Necesitaremos toda nuestra fuerza, toda nuestra inteligencia, todo nuestro entusiasmo…”.
Ya sé que las personas somos sujetos históricos y el capitalismo nos construye y nos hace individualistas y desconfiados -no con el poder que nos explota, sino con nuestros semejantes-, porque nos necesita aislados, sin lazos que nos unan a una comunidad y a una Historia.
Para conseguirlo, a veces utiliza sus armas de seducción -eres genial y tú y nadie más que tú se merece esto o aquello…- y otras veces, trata de presentar a los otros como una amenaza -no te fíes de nadie…-, pero el objetivo es el mismo: crear personas inseguras y vulnerables que asuman acríticamente las normas del sistema y que busquen salidas individuales a los problemas que se les presentan seguro, antes o después.
Como dice un amigo, si preguntas a alguien cómo le va, dirá que bien; en cambio, si habla del “mundo- mundial” dirá que es un desastre, prueba evidente de que nadie quiere mostrar sus debilidades, porque el modelo social impone ser fuertes para arrasar con lo que haga falta y tener éxito.
La ideología dominante -que es la ideología de la clase dominante- hace bueno y útil todo lo que interesa al sistema y condena a la marginalidad, por inútiles o desfasados, los valores alternativos; parece que todo lo que no tenga una utilidad inmediata para competir en el mercado-mundo no sirve y, en ese sentido, el entusiasmo, la ingenuidad o la fe son valores a la baja.
Pero no es así, afortunadamente, para todo el mundo. Yo tengo la inmensa fortuna de haber conocido a lo largo de mi vida a mujeres y hombres entusiastas, que encienden la luz cuando miran y sanan con la palabra; que se indignan, pero no se desesperan, que sufren decepciones pero no se amargan, que eligen y son consecuentes, que saben que la realidad se puede cambiar con esfuerzo y esperanza, pero no se agotan imaginando lo que van a hacer, sino que hacen lo que está en su mano en cada momento.
Y creo que son así, porque están convencidas de que para hacer algo es necesario el esfuerzo personal, pero que nada se puede hacer solo con el esfuerzo personal porque, para cualquier tarea que queramos llevar a cabo, necesitamos contar con otras personas.

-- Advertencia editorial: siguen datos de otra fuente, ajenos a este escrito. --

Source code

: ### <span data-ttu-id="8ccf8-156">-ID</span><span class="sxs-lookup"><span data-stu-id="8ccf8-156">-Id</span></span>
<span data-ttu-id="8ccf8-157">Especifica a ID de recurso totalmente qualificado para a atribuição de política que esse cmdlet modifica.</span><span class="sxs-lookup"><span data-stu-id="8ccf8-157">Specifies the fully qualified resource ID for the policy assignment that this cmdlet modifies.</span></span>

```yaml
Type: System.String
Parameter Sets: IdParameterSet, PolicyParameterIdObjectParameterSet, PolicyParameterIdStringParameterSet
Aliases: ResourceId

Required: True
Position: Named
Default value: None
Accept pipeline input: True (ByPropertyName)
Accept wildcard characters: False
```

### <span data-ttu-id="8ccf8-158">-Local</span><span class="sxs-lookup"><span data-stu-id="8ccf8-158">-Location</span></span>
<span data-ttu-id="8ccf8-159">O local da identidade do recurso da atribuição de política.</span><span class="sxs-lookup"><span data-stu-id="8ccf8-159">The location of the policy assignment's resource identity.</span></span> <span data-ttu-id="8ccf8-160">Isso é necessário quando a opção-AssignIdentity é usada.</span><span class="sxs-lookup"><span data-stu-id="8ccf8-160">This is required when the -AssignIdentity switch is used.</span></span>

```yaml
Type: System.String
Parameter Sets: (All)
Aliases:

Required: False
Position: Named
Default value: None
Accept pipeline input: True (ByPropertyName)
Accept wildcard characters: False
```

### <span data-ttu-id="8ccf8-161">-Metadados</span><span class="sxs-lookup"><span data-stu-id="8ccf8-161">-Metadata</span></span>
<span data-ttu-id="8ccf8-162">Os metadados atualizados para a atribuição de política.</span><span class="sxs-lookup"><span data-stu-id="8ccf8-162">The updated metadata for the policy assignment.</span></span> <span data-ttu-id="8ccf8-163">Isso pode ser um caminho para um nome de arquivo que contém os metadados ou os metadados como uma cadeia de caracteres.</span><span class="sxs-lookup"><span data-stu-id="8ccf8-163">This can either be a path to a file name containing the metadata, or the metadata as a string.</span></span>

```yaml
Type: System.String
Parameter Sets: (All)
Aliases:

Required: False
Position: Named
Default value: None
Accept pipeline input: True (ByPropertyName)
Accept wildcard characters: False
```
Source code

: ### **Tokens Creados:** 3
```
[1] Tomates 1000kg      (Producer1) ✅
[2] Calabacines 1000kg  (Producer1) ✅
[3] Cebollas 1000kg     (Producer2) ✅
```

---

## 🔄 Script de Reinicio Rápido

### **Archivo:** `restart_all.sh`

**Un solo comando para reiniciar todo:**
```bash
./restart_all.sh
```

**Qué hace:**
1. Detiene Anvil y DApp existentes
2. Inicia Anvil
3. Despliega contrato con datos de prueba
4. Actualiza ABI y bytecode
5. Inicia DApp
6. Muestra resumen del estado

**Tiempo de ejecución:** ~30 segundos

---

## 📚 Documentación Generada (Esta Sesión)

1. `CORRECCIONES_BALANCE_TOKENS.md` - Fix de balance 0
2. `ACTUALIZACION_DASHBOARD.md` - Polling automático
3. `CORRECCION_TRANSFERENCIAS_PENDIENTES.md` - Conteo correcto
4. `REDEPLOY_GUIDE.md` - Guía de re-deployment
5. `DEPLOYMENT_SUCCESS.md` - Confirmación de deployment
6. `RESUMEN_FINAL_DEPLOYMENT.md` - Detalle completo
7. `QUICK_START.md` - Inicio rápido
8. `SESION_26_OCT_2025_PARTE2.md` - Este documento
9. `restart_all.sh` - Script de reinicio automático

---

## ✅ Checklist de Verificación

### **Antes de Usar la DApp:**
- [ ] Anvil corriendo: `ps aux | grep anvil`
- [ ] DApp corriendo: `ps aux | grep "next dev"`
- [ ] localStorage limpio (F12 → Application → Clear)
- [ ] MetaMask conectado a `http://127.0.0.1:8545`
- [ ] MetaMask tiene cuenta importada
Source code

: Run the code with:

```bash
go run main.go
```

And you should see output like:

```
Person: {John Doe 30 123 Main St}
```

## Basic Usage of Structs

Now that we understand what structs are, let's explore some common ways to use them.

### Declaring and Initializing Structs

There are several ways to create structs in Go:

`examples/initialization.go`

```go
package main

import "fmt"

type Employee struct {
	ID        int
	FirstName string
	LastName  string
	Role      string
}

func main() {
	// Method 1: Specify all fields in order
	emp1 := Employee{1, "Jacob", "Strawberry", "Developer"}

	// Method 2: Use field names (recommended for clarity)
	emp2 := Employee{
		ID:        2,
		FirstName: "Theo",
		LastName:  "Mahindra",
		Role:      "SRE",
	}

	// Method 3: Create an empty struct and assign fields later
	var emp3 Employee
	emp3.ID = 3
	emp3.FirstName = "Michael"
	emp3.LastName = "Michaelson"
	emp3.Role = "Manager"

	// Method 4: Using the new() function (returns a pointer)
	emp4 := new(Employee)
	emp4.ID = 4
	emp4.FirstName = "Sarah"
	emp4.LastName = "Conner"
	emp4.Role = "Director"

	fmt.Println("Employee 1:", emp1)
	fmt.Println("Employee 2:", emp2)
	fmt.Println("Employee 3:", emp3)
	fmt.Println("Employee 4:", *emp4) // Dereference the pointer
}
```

Saben que lo que nos hace fuertes no es la competitividad sino la cooperación, que el trabajo bien hecho es satisfactorio, no solo en el resultado sino también en el proceso, y que lo que nos da sabiduría y fortaleza es convertir la experiencia personal en colectiva, poner en común los fracasos y los sueños, aprender de quienes estuvieron antes y dejar algo para quienes vendrán después; no se trata de ver para creer, sino de creer para ver, y creer, como dice Doris Lessing.
No es más que comprender que todo el mundo comparte la única e increíble experiencia propia y, por eso, nos entendemos hablando del amor y del dolor, de la salud y de la enfermedad aunque cada amor, cada dolor y cada enfermedad los vivamos en primera persona.
Esa emoción se traduce en afán, empeño y pasión para acometer una empresa; yo lo supe hace muchos años; después me lo confirmaron las palabras de Rubén Darío -es una virtud tan valiosa como necesaria- pero, lo más importante, es que la sigo encontrando en muchas personas que se dejan traspasar por un dios que se llama compromiso con la transformación social, con el trabajo, con el feminismo, con la literatura, con el futuro… Y hoy estoy pensando en una de ellas, en lo que siente con un balón y una pizarra en la cancha de baloncesto: sí, es entusiasmo.